A placekicker must kick a football from a point 36.0 m (about 40 yards) from the goal, and half the crowd hopes the ball will clear the crossbar, which is 3.05 m high. When kicked, the ball leaves the ground with a speed of 20.0 m/s at an angle of 53.0º to the horizontal.
(a) By how much does the ball clear or fall short of clearing the crossbar?
(b) Does the ball approach the crossbar while still rising or while falling?

Homework Equations

1.)Vox= Vo*CosΘ
2.)Voy= Vo*SinΘ
3.)Δx=x=VoxT where T (caps) is equal to time and not period.(its caps to discern from the sub 'ox')
4.)Δy= VoyT - (1/2)gt²

The Attempt at a Solution

Vxi = 20Cos(53)= 12.07 m/s
Vyi = 20Sin(53)= 15.97 m/s

36.0 m = (12.03 m/s)t → t = 3.00 seconds

Δy= (15.97 m/s)(3.00 seconds) - (1/2)(9.8 m/s²)(9.00 seconds²)
Δy = 3.9 meters
Clears by .9 meters...approximately
(the answer is .889 m while descending)

So, I obviously figured out how to do the problem, but I want to know why Relevant Equation 4.) requires me to use a negative sign instead of a positive one.
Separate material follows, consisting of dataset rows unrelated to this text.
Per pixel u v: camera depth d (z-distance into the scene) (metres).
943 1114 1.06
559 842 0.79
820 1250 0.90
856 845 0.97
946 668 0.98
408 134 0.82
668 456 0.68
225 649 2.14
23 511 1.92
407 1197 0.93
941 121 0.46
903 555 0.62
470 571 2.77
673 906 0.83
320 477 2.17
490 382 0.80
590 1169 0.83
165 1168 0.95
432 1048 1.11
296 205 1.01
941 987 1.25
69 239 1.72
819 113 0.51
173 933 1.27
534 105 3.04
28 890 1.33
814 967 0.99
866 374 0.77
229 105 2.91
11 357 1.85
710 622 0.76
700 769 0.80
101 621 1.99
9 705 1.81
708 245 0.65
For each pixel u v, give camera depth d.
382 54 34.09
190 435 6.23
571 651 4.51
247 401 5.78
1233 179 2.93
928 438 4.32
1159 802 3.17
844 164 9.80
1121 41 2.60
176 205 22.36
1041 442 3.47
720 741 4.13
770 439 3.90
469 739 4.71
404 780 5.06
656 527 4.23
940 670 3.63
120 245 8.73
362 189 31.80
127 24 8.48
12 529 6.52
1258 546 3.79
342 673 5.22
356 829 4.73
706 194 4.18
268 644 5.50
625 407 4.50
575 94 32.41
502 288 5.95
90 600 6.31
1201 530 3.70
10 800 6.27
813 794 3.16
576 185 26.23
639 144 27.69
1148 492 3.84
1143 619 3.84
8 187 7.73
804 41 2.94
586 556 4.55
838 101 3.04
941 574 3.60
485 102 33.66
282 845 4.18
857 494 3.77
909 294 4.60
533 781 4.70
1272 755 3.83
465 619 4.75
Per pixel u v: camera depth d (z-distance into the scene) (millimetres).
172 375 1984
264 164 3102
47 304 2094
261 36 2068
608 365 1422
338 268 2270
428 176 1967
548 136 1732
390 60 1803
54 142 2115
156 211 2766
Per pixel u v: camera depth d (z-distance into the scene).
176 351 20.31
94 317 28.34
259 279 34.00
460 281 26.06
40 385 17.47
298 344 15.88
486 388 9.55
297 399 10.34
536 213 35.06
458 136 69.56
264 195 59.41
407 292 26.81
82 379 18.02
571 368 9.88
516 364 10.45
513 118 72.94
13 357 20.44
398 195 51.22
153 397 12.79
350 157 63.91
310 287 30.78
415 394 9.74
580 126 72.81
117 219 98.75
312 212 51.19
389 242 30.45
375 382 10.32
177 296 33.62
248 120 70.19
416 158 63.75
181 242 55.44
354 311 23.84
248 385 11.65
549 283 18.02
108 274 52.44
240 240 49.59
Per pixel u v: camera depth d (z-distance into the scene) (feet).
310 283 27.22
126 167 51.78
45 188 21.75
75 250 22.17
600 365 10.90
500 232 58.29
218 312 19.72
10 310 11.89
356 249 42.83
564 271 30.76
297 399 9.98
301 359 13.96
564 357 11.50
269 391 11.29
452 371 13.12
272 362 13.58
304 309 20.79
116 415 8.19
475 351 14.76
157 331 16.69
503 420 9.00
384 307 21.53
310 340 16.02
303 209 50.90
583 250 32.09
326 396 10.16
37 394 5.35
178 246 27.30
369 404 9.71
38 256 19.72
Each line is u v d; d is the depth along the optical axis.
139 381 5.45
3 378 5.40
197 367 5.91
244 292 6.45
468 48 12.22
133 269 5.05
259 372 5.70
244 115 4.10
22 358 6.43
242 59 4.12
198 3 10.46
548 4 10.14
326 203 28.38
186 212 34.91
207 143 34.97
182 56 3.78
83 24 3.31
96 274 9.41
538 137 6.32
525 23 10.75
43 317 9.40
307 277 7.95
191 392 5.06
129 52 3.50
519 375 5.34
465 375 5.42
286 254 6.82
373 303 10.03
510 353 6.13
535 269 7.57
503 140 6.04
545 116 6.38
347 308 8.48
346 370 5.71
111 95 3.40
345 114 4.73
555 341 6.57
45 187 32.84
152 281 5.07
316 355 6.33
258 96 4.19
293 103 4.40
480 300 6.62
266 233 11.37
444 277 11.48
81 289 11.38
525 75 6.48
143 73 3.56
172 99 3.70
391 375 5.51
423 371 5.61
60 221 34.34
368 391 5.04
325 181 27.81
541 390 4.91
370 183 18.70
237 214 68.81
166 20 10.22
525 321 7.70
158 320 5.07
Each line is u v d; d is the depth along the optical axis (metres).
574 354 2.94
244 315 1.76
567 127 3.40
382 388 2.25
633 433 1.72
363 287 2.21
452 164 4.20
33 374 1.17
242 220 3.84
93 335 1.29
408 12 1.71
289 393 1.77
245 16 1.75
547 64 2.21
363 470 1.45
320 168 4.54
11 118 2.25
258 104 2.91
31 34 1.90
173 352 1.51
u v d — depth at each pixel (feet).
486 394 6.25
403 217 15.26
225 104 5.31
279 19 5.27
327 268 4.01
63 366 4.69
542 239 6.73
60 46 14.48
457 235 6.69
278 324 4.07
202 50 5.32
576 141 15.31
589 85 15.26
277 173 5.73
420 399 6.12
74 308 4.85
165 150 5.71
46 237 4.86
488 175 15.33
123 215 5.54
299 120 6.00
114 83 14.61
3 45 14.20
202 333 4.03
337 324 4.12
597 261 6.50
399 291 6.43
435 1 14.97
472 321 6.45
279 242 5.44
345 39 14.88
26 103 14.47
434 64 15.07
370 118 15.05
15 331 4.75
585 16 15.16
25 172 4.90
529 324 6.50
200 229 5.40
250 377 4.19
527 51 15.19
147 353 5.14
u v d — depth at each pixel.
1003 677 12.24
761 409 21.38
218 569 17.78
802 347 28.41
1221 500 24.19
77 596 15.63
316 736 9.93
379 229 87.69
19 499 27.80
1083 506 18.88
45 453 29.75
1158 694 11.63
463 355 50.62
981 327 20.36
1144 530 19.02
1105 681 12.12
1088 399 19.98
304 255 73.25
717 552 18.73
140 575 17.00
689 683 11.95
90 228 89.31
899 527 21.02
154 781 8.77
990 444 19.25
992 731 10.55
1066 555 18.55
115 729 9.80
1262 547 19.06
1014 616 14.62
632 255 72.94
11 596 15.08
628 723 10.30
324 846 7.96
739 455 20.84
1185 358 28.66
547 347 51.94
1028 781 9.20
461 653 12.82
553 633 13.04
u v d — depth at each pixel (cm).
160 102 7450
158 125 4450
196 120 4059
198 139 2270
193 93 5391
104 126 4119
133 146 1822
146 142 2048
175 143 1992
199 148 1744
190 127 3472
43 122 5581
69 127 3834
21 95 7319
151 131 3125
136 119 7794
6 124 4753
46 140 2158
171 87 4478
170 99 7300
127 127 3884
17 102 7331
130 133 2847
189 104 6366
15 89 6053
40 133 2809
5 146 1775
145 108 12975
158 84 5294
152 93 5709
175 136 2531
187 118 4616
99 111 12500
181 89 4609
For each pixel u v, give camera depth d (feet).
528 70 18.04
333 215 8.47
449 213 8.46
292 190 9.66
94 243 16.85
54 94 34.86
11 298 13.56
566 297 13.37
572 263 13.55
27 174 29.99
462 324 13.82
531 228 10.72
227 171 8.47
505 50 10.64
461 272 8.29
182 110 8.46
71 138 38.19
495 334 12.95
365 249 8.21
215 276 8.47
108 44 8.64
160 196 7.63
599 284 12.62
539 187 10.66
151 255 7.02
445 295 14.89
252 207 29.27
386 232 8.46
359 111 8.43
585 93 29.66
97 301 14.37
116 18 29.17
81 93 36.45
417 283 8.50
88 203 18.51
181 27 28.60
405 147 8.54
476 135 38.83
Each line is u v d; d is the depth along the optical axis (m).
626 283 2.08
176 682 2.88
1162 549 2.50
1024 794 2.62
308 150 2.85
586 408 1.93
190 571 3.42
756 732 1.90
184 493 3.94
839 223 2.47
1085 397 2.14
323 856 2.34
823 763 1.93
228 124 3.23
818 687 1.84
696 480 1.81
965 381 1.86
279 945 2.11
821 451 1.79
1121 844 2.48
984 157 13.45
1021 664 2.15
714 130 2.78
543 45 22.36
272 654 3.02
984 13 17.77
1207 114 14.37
May someone shed some light. I am obviously missing something very similiar. I tend to complicate things too much.

 

[LowlyPion]

The direction of velocity and acceleration matters.

You choose V_y as positive y, then g is going to be negative.

It starts out with V_y and all the time gravity is working to reverse it and return it to earth.

V_y gets smaller until it is 0 at max height, then it becomes negative on its downward plunge.

 

[Mindstein]

The direction of velocity and acceleration matters.

You choose V_y as positive y, then g is going to be negative.

It starts out with V_y and all the time gravity is working to reverse it and return it to earth.

V_y gets smaller until it is 0 at max height, then it becomes negative on its downward plunge.

I can not thank you enough! Thank you very much!